## EXERCISE GOAL:
What lines of the data below hold "back"? Show them.

## SOURCE DATA:
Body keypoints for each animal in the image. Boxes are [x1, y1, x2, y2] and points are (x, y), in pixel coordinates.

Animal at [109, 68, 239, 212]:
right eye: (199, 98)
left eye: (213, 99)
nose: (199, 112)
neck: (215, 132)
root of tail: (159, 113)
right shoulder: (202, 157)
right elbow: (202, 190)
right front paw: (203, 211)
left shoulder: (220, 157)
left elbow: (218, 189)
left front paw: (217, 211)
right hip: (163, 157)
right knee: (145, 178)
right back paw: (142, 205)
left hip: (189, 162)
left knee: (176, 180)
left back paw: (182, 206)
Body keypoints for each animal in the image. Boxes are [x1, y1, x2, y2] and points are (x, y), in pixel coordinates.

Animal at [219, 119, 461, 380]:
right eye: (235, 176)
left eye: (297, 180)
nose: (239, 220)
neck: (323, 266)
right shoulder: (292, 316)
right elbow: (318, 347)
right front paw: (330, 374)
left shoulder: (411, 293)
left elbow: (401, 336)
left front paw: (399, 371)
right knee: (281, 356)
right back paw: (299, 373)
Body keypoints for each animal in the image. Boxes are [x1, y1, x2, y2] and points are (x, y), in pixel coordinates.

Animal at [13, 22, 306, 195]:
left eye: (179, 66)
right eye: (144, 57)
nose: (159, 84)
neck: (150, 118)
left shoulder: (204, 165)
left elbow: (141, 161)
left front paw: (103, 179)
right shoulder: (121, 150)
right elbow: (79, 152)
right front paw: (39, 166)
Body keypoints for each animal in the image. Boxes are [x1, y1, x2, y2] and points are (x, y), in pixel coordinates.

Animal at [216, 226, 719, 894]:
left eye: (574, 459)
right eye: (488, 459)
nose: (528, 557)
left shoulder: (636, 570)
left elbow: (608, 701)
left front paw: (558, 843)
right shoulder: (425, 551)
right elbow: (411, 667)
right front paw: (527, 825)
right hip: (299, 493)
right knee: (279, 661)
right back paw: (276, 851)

==

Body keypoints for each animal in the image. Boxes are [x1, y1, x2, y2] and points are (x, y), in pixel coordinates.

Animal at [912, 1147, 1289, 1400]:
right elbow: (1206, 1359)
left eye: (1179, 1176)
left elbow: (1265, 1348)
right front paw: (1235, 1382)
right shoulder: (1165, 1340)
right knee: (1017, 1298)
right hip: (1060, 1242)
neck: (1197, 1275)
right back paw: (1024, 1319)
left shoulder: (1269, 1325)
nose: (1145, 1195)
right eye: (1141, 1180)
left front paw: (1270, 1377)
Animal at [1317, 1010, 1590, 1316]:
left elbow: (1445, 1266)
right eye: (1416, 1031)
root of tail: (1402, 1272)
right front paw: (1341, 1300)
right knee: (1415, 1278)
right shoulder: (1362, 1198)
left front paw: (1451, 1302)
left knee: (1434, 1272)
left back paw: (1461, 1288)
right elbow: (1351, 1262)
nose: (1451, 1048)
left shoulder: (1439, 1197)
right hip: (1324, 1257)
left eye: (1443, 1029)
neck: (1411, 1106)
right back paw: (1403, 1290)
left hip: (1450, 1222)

...

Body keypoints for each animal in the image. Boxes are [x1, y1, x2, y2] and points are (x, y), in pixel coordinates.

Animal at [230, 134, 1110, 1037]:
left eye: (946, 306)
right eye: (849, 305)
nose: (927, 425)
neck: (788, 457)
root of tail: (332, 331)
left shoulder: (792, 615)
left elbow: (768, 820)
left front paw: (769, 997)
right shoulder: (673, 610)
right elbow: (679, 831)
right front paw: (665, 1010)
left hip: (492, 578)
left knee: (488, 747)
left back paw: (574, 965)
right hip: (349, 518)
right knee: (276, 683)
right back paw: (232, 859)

## RESPONSE:
right back paw: (142, 205)
left back paw: (182, 206)
right back paw: (299, 373)
right back paw: (276, 851)
right back paw: (1024, 1319)
left back paw: (1461, 1288)
right back paw: (1403, 1290)
left back paw: (574, 965)
right back paw: (232, 859)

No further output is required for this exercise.